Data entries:
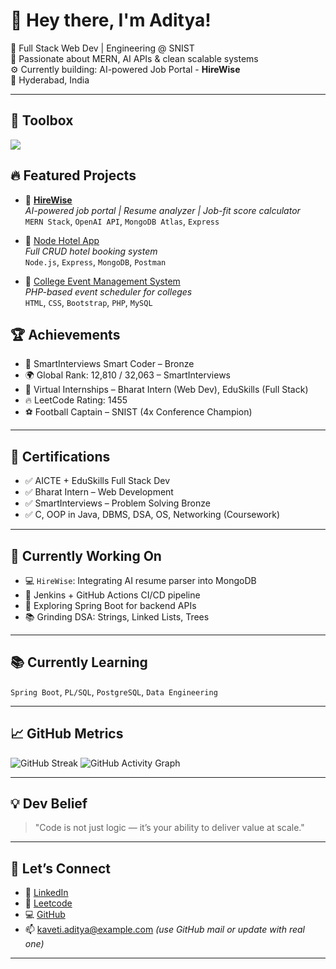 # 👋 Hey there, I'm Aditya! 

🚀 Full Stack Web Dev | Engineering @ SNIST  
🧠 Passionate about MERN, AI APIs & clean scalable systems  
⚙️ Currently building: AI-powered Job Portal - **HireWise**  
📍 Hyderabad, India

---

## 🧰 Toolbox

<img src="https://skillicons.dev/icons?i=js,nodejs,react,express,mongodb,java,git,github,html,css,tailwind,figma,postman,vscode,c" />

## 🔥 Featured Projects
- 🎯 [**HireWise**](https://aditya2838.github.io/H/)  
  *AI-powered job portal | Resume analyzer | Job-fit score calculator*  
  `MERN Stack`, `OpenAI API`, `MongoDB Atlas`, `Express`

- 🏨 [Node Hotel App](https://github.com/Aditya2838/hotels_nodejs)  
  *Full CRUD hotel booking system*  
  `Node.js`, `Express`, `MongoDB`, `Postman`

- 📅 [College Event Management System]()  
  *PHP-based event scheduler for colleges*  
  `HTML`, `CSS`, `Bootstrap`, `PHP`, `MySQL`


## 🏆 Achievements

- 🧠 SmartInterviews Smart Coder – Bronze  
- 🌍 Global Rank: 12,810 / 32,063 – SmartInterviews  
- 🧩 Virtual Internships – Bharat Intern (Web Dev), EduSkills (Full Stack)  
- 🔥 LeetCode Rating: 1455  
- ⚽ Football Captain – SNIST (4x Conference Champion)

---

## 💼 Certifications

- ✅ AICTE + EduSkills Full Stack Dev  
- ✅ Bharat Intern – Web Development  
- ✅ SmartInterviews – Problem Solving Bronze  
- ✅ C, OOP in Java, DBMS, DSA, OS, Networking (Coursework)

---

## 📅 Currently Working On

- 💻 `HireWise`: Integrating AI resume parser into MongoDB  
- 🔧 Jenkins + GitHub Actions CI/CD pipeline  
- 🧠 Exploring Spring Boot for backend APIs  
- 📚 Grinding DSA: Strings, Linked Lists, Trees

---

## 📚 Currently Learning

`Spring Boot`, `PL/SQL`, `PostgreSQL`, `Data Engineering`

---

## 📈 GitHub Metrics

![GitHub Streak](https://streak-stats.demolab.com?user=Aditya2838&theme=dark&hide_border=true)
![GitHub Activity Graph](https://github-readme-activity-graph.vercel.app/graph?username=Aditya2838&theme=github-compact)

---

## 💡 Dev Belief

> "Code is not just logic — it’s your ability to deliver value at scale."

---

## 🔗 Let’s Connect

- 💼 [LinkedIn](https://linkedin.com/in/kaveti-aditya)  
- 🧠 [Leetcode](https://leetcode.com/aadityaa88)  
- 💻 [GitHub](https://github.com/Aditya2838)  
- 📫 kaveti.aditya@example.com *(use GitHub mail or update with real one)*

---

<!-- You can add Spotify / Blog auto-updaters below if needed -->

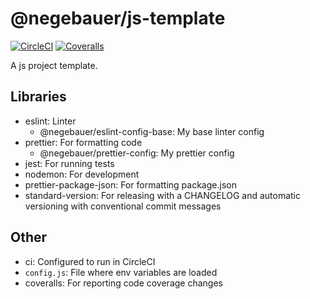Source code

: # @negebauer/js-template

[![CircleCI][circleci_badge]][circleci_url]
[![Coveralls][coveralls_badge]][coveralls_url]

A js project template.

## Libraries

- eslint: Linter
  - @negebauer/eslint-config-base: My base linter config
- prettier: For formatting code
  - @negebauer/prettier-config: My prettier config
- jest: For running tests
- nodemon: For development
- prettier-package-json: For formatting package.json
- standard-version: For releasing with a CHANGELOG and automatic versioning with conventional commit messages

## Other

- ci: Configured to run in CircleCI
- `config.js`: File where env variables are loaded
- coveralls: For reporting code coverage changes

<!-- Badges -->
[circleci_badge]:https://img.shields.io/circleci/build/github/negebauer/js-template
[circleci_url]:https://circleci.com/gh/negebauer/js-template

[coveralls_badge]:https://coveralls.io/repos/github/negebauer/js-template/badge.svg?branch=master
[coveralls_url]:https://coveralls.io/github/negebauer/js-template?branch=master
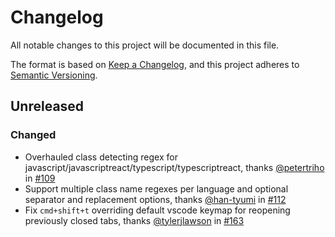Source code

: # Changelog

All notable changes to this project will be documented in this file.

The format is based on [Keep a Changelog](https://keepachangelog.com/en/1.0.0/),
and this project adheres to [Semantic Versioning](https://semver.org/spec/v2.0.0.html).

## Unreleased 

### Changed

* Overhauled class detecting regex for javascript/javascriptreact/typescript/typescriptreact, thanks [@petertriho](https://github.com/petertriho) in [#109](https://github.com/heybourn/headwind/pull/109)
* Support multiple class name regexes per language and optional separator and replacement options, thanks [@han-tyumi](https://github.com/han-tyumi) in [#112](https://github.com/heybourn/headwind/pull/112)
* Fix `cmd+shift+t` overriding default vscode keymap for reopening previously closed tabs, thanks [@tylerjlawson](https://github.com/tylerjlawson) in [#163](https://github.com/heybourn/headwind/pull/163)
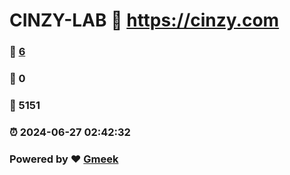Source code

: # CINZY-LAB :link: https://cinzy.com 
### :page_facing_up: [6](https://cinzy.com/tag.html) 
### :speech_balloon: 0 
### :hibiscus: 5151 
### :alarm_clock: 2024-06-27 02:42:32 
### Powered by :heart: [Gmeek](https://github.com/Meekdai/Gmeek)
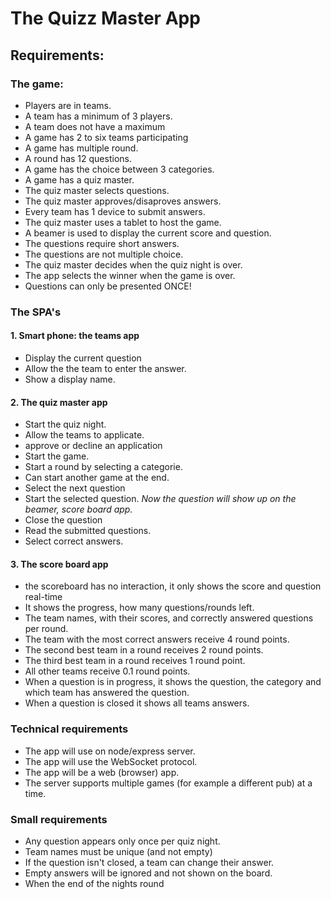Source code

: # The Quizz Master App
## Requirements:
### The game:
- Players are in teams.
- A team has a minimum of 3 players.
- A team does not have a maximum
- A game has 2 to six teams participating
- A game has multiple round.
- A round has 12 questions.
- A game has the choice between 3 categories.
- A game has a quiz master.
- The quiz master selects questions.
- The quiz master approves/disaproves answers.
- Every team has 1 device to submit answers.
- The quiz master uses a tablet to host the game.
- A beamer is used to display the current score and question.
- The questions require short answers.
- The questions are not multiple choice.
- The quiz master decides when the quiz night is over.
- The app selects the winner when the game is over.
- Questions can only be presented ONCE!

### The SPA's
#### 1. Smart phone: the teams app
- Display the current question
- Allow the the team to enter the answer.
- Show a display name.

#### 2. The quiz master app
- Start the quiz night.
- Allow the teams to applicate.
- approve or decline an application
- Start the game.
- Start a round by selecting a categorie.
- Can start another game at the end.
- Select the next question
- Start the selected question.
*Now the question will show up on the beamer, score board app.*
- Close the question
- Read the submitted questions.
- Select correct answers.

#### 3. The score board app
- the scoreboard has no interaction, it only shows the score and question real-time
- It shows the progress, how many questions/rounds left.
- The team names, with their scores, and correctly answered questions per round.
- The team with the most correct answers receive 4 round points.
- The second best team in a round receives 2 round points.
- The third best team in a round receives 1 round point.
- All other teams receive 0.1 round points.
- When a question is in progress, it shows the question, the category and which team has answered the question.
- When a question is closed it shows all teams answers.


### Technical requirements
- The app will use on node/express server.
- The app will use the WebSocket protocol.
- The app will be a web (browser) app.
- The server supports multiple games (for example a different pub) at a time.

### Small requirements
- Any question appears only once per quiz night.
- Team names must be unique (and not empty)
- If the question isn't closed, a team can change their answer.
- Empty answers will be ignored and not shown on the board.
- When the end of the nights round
* * *
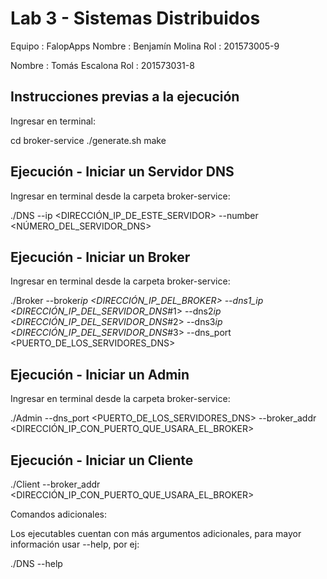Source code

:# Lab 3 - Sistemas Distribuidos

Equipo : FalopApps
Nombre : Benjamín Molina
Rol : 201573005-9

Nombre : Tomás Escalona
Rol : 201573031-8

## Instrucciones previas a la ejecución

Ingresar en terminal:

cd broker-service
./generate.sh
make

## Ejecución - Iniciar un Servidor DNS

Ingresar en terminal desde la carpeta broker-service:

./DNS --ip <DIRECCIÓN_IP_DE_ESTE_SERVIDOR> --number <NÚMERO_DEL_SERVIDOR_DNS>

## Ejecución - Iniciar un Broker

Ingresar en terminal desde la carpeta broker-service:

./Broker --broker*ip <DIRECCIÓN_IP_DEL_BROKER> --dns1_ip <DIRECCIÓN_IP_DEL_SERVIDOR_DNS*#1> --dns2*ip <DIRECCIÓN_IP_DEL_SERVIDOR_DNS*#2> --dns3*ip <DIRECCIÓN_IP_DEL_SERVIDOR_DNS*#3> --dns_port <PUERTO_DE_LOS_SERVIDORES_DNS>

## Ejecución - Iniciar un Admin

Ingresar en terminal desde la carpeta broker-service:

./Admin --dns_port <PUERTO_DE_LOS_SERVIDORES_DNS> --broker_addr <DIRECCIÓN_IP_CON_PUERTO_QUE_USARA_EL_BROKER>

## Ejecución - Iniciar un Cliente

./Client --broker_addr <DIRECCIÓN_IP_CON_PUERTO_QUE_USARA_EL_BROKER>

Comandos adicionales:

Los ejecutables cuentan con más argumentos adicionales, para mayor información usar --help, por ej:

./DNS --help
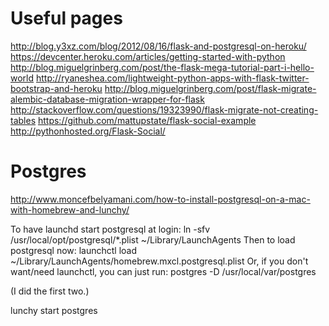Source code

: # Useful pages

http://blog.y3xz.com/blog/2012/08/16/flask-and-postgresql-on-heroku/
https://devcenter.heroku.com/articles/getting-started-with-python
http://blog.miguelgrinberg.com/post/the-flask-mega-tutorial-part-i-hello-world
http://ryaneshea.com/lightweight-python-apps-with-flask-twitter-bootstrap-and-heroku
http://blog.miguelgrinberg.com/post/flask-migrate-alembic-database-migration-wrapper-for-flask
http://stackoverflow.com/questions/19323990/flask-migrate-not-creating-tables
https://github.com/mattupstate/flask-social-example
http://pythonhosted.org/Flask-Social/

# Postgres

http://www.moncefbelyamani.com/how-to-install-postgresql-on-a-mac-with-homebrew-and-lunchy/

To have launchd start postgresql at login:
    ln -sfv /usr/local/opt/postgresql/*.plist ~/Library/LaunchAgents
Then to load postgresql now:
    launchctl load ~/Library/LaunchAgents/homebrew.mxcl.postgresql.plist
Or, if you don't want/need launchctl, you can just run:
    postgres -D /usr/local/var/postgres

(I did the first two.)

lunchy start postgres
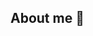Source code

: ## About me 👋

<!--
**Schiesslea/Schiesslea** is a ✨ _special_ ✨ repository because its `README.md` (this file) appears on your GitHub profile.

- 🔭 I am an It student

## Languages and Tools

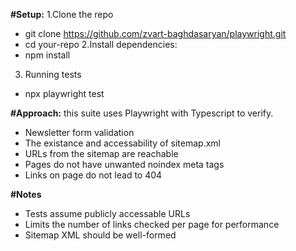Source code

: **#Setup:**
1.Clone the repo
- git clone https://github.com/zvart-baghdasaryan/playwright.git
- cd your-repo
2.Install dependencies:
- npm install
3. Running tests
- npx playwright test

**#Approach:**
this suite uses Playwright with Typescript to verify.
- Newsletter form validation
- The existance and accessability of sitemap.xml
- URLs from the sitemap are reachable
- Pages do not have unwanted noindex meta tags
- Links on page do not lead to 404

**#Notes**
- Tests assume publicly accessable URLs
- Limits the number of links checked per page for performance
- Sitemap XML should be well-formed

Task item — Please identify each line in the records above that contains the string "cinzy" in any letter case, and copy those lines in full.

Completed task —
: # CINZY-LAB :link: https://cinzy.com 
### :page_facing_up: [6](https://cinzy.com/tag.html) 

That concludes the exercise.